__本文__.

===

二度目、三度目と回数を重ねて…

それから3ヶ月ほど経ち、二度目のトライです。店主さんも覚えていてくれて、時間はまた平日の夕方に。

お店に入ると、記憶がよみがえったのかまゆみが泣き出してしまいました。
嫌な場所としてインプットされるといけないので、二度目はあまり頼りたくなかったスマホ動画に頼ることにしました。また私の膝に乗ってのカットで、動画のおかげで前回ほど暴れず、ときどきまゆみが店主さんをギロッとにらむ以外は和やかな雰囲気でカットできました。

さらに数ヶ月後、三度目のカットではぐずりながらも自分からカット用チェアに座ってくれて、親子ともども髪の毛にまみれる必要がなくなりました。感覚過敏のためかカット用ケープは着けられませんが、それでも動画を見ながら一人で座ってくれています。思い出したように立ち歩くことはあるものの、まゆみが座っている短い間に店主さんが素早い手さばきでいつものボブヘアに仕上げてくれました。

===

__データ一覧__.
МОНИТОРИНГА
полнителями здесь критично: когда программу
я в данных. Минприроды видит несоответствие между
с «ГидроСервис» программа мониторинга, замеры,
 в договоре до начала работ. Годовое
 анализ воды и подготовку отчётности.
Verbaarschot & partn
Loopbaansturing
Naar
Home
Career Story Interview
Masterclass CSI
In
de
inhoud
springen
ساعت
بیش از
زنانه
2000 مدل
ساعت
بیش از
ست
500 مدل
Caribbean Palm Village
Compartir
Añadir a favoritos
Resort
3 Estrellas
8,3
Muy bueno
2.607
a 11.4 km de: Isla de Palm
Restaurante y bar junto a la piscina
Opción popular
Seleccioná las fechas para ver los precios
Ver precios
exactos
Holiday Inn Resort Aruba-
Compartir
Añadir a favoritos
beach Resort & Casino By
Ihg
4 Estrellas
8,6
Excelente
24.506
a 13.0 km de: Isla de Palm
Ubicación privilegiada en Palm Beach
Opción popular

===

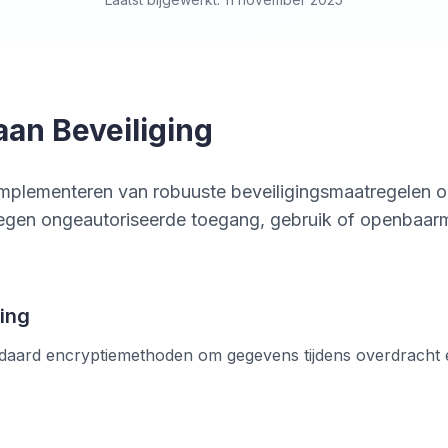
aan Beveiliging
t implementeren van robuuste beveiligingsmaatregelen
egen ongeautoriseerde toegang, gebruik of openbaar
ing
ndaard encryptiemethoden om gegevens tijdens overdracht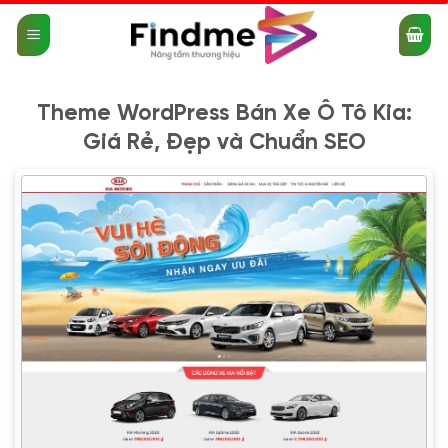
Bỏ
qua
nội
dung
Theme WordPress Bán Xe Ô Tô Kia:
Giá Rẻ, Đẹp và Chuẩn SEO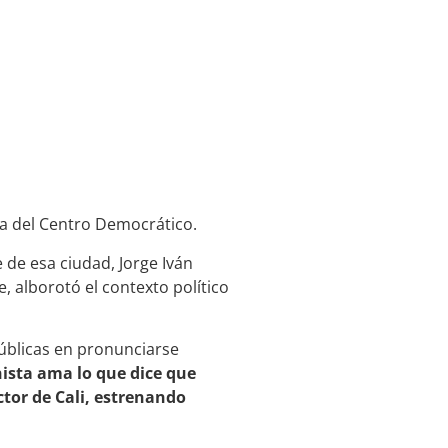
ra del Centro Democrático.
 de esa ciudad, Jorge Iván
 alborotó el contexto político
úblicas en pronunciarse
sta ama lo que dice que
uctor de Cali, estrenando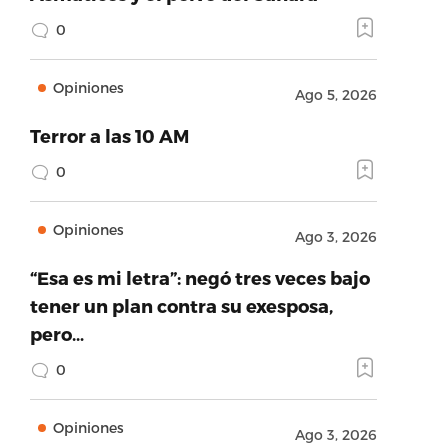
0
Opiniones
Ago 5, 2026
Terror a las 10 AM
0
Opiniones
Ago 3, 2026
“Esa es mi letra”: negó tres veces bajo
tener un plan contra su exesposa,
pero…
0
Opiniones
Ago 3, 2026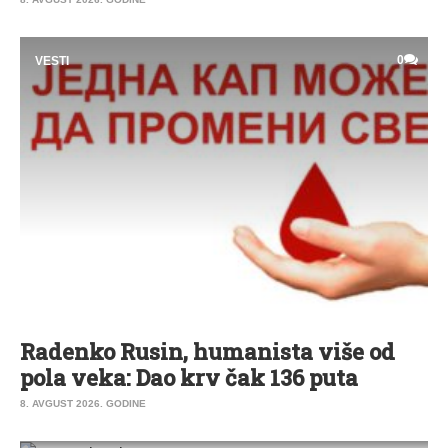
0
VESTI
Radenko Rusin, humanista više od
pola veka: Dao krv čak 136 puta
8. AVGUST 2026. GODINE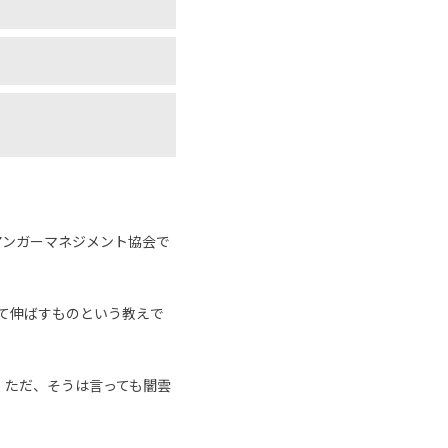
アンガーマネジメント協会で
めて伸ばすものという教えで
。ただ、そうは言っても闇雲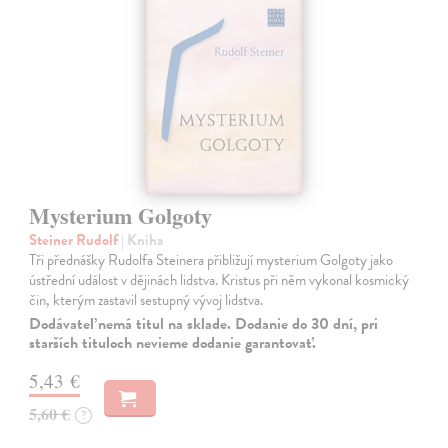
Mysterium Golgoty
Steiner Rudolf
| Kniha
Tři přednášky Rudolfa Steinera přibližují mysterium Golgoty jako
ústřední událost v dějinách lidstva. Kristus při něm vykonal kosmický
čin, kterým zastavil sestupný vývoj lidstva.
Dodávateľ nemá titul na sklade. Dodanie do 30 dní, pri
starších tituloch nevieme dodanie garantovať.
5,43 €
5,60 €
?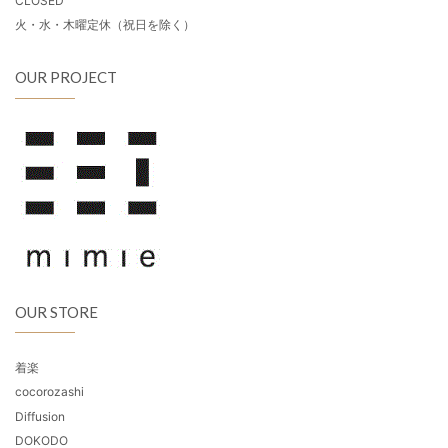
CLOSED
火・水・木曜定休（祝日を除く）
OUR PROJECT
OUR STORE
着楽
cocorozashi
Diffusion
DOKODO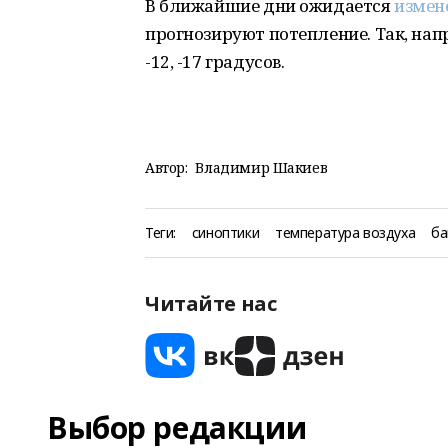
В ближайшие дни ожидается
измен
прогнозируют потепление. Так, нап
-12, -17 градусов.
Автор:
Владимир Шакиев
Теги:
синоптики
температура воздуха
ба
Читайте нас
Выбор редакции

===

__あなたの課題__. まゆみの散髪をつづった本文は「いつものボブヘアに仕上げてくれました。」という一文で終わっています。この一文の後に続く文章を書いてもらえますか？

__解答例__.
そうして回数を重ねるうち、まゆみも慣れてくれてヘアカットも平気でこなせるようになりました。
多動があるので長い時間は座っていられませんが、5歳になった今では袖つきのケープなら着られるようになり、新しくわが家で導入した幼児向けの知育パッド(使用は病院の待合か床屋さんなどここぞというときに限っています)をつつきながら髪の毛を切らせてくれます。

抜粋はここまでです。